INSTRUCTION:
Answer these questions using the passage below on the amended s.4(7):
(a) What plural wording kept at the end of the amended s.4(7) does the Board say points strongly toward its conclusion?
(b) Which words were deleted from the end of the unamended subsection?
(c) What two categories of persons does the subsection cover after the amendment?

The Board cannot agree with the Court of Appeal's view that the respondent's argument on this second aspect is persuasive. Whatever the merits of the submission on the first aspect, the Board considers that the retention of the plural "those persons" at the end of the amended s.4(7) points strongly towards a conclusion that the amended section was (like its unamended predecessor) not intended to impose on any insurer a liability which the policy did not purport to cover in respect of the person insured or the persons driving or using the vehicle with his or her consent. The deletion of the words "or classes of persons" which had appeared at the end of the unamended subsection was appropriate because the subsection as amended no longer refers to "classes of persons specified in the policy". Instead it covers two categories of persons – the person insured and the persons driving or using the vehicle or licensed trailer. The deletion of "or classes of persons" left at the end of the subsection the words "in the case of those persons", which refer naturally to both those two categories. The draftsman cannot sensibly have overlooked this.

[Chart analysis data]
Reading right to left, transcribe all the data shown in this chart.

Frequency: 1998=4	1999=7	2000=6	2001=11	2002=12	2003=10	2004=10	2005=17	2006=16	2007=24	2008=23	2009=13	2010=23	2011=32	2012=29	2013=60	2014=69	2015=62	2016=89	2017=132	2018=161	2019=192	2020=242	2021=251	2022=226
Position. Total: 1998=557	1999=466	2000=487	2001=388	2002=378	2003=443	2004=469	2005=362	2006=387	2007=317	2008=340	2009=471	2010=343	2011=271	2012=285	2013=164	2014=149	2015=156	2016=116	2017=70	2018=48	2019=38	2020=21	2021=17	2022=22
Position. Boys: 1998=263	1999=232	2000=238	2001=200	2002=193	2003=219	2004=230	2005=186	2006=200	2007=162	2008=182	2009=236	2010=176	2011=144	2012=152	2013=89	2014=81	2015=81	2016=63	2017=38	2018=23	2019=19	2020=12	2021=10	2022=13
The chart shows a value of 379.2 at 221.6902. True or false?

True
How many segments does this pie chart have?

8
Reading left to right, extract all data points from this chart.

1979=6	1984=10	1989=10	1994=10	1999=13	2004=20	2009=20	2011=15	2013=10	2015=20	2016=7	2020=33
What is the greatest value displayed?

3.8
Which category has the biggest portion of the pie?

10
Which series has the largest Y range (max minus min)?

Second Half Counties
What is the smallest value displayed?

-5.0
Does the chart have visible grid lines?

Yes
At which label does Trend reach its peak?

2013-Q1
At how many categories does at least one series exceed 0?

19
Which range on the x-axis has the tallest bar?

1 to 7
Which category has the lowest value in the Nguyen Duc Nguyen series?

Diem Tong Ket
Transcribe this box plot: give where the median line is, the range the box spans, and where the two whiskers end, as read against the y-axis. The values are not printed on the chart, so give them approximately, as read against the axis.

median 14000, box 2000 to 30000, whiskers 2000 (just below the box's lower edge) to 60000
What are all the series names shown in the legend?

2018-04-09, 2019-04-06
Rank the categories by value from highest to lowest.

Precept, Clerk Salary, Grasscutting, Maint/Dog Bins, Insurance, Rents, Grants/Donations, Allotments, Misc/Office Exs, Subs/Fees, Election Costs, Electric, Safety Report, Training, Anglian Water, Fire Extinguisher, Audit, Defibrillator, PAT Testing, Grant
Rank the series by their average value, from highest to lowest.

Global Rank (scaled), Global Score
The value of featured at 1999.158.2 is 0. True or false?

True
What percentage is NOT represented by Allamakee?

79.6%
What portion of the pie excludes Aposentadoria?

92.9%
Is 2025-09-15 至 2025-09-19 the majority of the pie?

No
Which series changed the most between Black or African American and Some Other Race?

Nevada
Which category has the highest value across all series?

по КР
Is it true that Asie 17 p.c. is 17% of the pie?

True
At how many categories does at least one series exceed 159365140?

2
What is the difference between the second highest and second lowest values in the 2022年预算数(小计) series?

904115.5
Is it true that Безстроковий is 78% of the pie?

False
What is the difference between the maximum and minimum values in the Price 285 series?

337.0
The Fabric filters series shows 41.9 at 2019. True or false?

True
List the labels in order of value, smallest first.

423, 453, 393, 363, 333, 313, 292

COMPLETED TASK:
(a) "those persons"
(b) "or classes of persons"
(c) The person insured, and the persons driving or using the vehicle or licensed trailer.